Democratic Sentinel, Volume 8, Number 8, Rensselaer, Jasper County, 21 March 1884 — Trees. [ARTICLE]

Trees.

Thank God for trees! What gladness they diffuse into our lives, and how they adorn our world! Who would exchange existence with the inhabitant of some ice-bound coast, or shadeless, arid desert, even to have the sole supremacy of such a region ? Better were one little wood within our happier clime, whose trees form a grateful shelter from the summer’s heat, and a protection against the winter’s storms. What a voiceless significance is there in these sylvan friends! Is not the forest monarch, the proud and lofty oak, that could tell the story of centuries, an emblem of grandeur and endurance ? And the “snow-loving” pines, they symbolize the brave, fearless spirit, ever erect in tempest as in calm —the changeless pines, clothed in perennial beauty, whether filling the woods with fragrance, or forming in dark masses along some far-off mountain ridge.

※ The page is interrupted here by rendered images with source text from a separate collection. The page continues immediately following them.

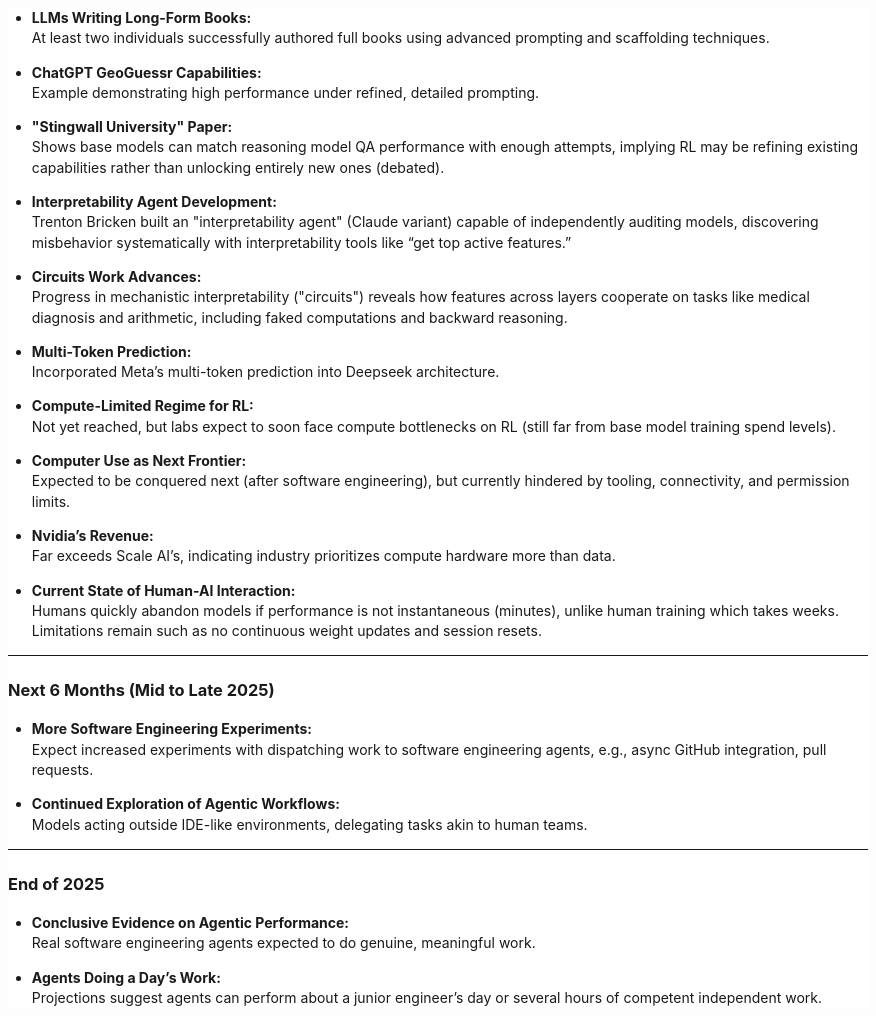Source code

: - **LLMs Writing Long-Form Books:**  
  At least two individuals successfully authored full books using advanced prompting and scaffolding techniques.

- **ChatGPT GeoGuessr Capabilities:**  
  Example demonstrating high performance under refined, detailed prompting.

- **"Stingwall University" Paper:**  
  Shows base models can match reasoning model QA performance with enough attempts, implying RL may be refining existing capabilities rather than unlocking entirely new ones (debated).

- **Interpretability Agent Development:**  
  Trenton Bricken built an "interpretability agent" (Claude variant) capable of independently auditing models, discovering misbehavior systematically with interpretability tools like “get top active features.”

- **Circuits Work Advances:**  
  Progress in mechanistic interpretability ("circuits") reveals how features across layers cooperate on tasks like medical diagnosis and arithmetic, including faked computations and backward reasoning.

- **Multi-Token Prediction:**  
  Incorporated Meta’s multi-token prediction into Deepseek architecture.

- **Compute-Limited Regime for RL:**  
  Not yet reached, but labs expect to soon face compute bottlenecks on RL (still far from base model training spend levels).

- **Computer Use as Next Frontier:**  
  Expected to be conquered next (after software engineering), but currently hindered by tooling, connectivity, and permission limits.

- **Nvidia’s Revenue:**  
  Far exceeds Scale AI’s, indicating industry prioritizes compute hardware more than data.

- **Current State of Human-AI Interaction:**  
  Humans quickly abandon models if performance is not instantaneous (minutes), unlike human training which takes weeks. Limitations remain such as no continuous weight updates and session resets.

---

### Next 6 Months (Mid to Late 2025)

- **More Software Engineering Experiments:**  
  Expect increased experiments with dispatching work to software engineering agents, e.g., async GitHub integration, pull requests.

- **Continued Exploration of Agentic Workflows:**  
  Models acting outside IDE-like environments, delegating tasks akin to human teams.

---

### End of 2025

- **Conclusive Evidence on Agentic Performance:**  
  Real software engineering agents expected to do genuine, meaningful work.

- **Agents Doing a Day’s Work:**  
  Projections suggest agents can perform about a junior engineer’s day or several hours of competent independent work.
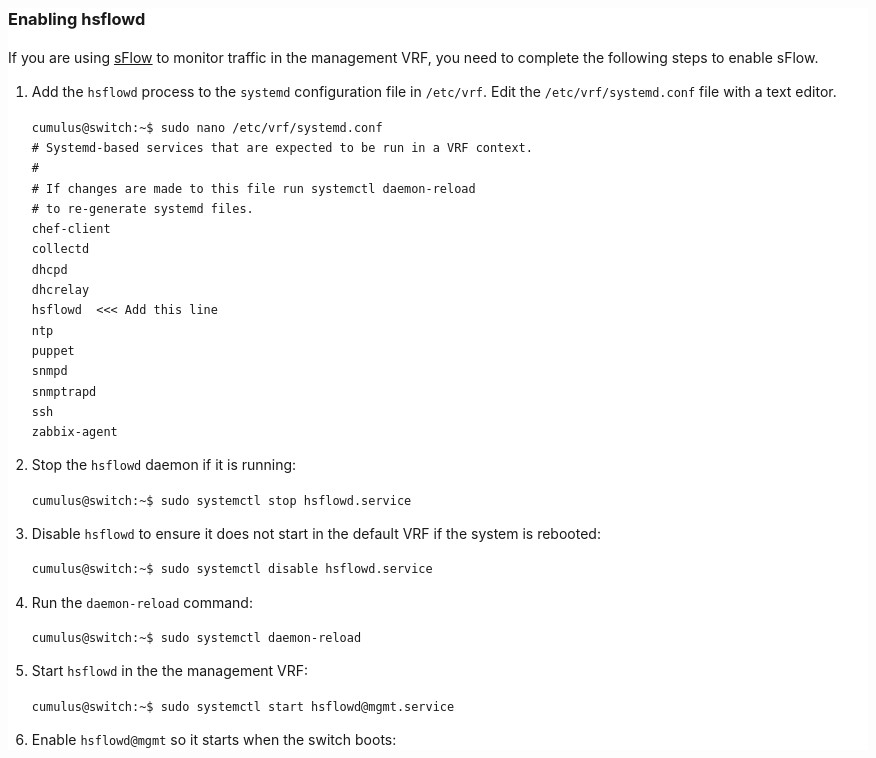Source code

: ### <span id="src-8357736_ManagementVRF-hsflowd" class="confluence-anchor-link"></span><span>Enabling hsflowd</span>

If you are using
[sFlow](/version/cumulus-linux-35/Monitoring-and-Troubleshooting/Network-Troubleshooting/Monitoring-System-Statistics-and-Network-Traffic-with-sFlow/)
to monitor traffic in the management VRF, you need to complete the
following steps to enable sFlow.

1.  Add the `hsflowd` process to the `systemd` configuration file in
    `/etc/vrf`. Edit the `/etc/vrf/systemd.conf` file with a text
    editor.

        cumulus@switch:~$ sudo nano /etc/vrf/systemd.conf
        # Systemd-based services that are expected to be run in a VRF context.
        #
        # If changes are made to this file run systemctl daemon-reload
        # to re-generate systemd files.
        chef-client
        collectd
        dhcpd
        dhcrelay
        hsflowd  <<< Add this line
        ntp
        puppet
        snmpd
        snmptrapd
        ssh
        zabbix-agent

2.  Stop the `hsflowd` daemon if it is running:

        cumulus@switch:~$ sudo systemctl stop hsflowd.service

3.  Disable `hsflowd` to ensure it does not start in the default VRF if
    the system is rebooted:

        cumulus@switch:~$ sudo systemctl disable hsflowd.service

4.  Run the `daemon-reload` command:

        cumulus@switch:~$ sudo systemctl daemon-reload

5.  Start `hsflowd` in the the management VRF:

        cumulus@switch:~$ sudo systemctl start hsflowd@mgmt.service

6.  Enable `hsflowd@mgmt` so it starts when the switch boots:
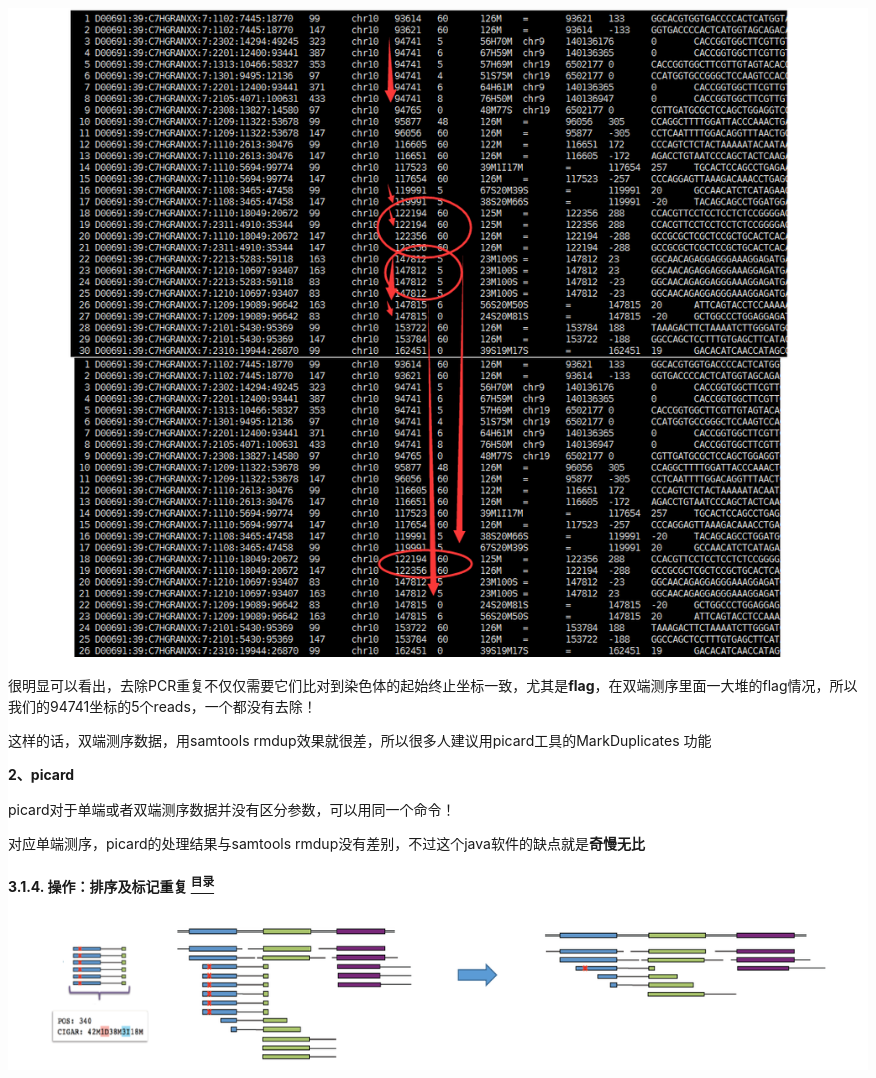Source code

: <p align="center"><img src=./picture/GATK4-pipeline-remove-duplicates-samtools-principle-2.png width=900/></p>

很明显可以看出，去除PCR重复不仅仅需要它们比对到染色体的起始终止坐标一致，尤其是**flag**，在双端测序里面一大堆的flag情况，所以我们的94741坐标的5个reads，一个都没有去除！

这样的话，双端测序数据，用samtools rmdup效果就很差，所以很多人建议用picard工具的MarkDuplicates 功能

**2、picard**

picard对于单端或者双端测序数据并没有区分参数，可以用同一个命令！

对应单端测序，picard的处理结果与samtools rmdup没有差别，不过这个java软件的缺点就是**奇慢无比**




<a name="operate-remove-read-duplicates"><h4>3.1.4. 操作：排序及标记重复 [<sup>目录</sup>](#content)</h4></p>

<p align="center"><img src=./picture/GATK4-pipeline-remove-duplicates-2.png width=800/></p>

What a charm lies within the soft, deep shadows in a grove of elms, Whose interlacing boughs. Festooned in arches, meet for lovers’ vows. Or the wide-spreading chestnuts, so glorious with their snowy blossoms and rich perfume, . The affluent foliage of whose branches made A cavern of cool shade. Surely these are the types of repose and sweet content, giving a home-like loveliness to each scene, whether it be the canopied avenue or the solitary tree, that by “its blossom, white and sweet,” imparts a poetry even to the “village smithy.” But. the variety of these forest children is infinite, each possessing a different beauty! And how we hail our old companions, when, after months of dreary winter, and spring’s long-linger-ing approach, we find ourselves in those unforgotten wood-paths, and there, in the gladness ofa sweet day-dream, exclaim once more, “Thank God for trees!”— Exchange.